**PASSAGE PROVIDED**
====
When I look back on the last 22 years, I try not to remember the young girl I was when I first learned I would have to live with this disease, but rather on how far I have come. Nothing in my life has turned out the way I would have imagined but there are many things I wouldn't want any other way.
I am convinced that I would not have married when I did, had it not been for MS. Yes, he was the wrong choice for reasons which are too numerous to count, but through that experience, I found I am much stronger than I could have imagined, I learned what NOT to look for in a man and absolutely most important, my three wonderful little girls came into my life. For that last reason alone, I would marry that loser all over again as my life is wonderful and full of love because of my cats.
Sometimes, I ask myself if I would "take back" the MS if I could. The truth is that at this point in my life, I don't believe I would. The MS is a part of who I am and I no longer deny this fact. I could live without the pain it causes but aside from that, MS has taught me patience, which is not one of my virtues, and how to stand on my own two feet, despite the many obstacles disability has thrown at me. Am I saying I love my life just as it is? Hmm, no, not exactly but I can't imagine it being any other way. I do not, however, consider MS a gift. Gifts tend to make us smile or squeal with glee, not burst in tears out of sheer devastation as our lives fall apart around us. No, MS is hardly a gift. MS is a day-by-day learning experience which, those of us who are so unfortunate to have, have no choice but to learn to make room for in our lives.
====
**EXERCISE DATA**
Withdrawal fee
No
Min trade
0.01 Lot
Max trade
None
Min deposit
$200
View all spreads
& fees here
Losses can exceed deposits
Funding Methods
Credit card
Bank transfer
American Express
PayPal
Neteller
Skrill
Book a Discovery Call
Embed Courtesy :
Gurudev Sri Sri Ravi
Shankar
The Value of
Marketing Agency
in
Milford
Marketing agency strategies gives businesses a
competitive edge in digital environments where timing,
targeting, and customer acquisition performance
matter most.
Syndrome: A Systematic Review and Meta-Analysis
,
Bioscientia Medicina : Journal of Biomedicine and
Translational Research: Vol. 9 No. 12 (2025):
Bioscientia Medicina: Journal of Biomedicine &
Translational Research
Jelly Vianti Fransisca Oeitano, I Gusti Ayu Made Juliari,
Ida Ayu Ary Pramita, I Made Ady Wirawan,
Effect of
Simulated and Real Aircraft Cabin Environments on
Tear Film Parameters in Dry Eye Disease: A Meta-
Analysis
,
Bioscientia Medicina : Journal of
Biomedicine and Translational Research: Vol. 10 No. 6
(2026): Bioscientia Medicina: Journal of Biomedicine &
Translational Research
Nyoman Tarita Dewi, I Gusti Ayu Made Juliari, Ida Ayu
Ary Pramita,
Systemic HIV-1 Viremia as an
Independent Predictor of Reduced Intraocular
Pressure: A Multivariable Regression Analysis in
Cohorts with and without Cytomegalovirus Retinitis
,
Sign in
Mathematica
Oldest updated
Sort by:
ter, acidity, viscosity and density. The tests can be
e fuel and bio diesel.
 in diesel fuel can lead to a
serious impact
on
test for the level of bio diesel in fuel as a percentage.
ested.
====
**EXERCISE AIM**
Write the next part of the essay about living with MS, starting right after its final sentence. The entries have nothing to do with the essay about living with MS.

**SOLVED PROBLEM**
I have been so utterly distracted from my own pain lately, as I've been focused on Emmi Sue, that Monday's date almost went by unnoticed. Wednesday, as I was marking the day off on the calendar and looking ahead to next week's appointments, I saw the date glaring at me. When I see November 12, I automatically say to myself, 1990... the year of my diagnosis. It's just an automatic thing to say, either in my mind or out loud. It was a day when my entire life changed, though I didn't know how much it would be affected at the time. Had I known I would still be ambulatory, 22 years later, so much stress, depression, anxiety and heartache could have been spared from that young girl, but that is one of the worst parts of MS. No one can tell us the path our MS will take, no matter how brilliant our neurologist may be. We simply need to live and learn.